Data under study:
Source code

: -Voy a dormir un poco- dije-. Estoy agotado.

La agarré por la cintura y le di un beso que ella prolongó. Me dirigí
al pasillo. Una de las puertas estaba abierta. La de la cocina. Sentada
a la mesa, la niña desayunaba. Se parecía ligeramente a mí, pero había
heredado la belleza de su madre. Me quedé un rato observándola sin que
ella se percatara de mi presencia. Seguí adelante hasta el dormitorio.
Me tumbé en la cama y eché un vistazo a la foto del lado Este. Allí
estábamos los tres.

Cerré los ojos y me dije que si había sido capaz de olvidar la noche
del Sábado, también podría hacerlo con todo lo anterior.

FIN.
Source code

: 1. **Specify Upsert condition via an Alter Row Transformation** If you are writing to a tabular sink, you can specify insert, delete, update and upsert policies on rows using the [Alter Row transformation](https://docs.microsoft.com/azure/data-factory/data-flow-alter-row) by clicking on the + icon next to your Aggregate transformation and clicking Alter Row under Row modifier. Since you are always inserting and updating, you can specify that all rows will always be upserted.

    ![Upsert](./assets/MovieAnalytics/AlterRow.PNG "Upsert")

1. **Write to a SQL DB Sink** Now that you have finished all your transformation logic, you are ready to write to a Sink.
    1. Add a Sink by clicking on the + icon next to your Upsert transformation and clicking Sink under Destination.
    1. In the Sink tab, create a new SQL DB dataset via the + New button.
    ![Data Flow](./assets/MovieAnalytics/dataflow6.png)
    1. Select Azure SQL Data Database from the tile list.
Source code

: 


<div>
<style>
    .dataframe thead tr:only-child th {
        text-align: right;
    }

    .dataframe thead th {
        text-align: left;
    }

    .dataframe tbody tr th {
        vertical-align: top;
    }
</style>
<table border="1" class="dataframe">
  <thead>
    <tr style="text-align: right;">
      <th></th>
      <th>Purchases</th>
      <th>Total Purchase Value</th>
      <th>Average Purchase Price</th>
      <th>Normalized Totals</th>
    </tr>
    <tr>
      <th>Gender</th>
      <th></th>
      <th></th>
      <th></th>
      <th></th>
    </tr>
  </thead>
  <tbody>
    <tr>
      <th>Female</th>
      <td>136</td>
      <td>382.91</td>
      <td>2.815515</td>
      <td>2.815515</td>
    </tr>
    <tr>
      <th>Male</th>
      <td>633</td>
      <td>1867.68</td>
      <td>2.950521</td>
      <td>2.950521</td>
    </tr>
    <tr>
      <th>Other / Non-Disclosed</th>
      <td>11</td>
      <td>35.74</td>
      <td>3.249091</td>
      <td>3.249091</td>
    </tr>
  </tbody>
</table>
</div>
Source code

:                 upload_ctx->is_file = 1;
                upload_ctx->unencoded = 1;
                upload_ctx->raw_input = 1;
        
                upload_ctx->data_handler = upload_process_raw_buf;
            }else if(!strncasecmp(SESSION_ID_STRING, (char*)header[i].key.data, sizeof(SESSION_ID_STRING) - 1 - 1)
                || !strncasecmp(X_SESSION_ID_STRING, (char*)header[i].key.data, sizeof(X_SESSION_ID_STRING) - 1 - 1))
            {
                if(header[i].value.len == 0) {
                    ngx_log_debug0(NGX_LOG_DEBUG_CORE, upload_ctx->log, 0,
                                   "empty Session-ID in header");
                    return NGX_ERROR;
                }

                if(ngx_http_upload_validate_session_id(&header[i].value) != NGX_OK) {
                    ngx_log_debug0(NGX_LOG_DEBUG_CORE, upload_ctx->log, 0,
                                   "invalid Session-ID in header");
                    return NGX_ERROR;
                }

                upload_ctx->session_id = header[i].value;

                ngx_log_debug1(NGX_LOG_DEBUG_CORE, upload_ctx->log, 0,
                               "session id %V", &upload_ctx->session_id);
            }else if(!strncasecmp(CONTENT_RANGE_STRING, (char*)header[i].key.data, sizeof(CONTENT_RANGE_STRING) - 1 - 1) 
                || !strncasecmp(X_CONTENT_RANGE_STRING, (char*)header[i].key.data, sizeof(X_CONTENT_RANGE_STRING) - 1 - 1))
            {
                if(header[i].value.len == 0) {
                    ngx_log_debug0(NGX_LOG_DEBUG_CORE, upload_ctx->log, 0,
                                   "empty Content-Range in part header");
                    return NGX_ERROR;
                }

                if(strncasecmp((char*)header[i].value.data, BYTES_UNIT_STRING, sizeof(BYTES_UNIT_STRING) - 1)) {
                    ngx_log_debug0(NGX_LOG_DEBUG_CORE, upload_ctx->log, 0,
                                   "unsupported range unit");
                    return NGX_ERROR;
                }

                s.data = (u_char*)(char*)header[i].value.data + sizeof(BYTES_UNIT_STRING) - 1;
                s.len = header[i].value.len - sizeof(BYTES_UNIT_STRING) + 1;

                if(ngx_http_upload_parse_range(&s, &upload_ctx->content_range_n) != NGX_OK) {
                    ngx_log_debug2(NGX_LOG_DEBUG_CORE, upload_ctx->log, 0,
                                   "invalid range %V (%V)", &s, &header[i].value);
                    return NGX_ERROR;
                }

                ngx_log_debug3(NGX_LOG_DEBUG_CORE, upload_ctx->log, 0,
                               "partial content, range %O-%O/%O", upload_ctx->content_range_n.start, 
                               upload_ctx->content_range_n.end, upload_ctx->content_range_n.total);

Task to carry out: Only the lines that contain the string "ella" should be copied from the entries above.

Response area:
La agarré por la cintura y le di un beso que ella prolongó. Me dirigí
ella se percatara de mi presencia. Seguí adelante hasta el dormitorio.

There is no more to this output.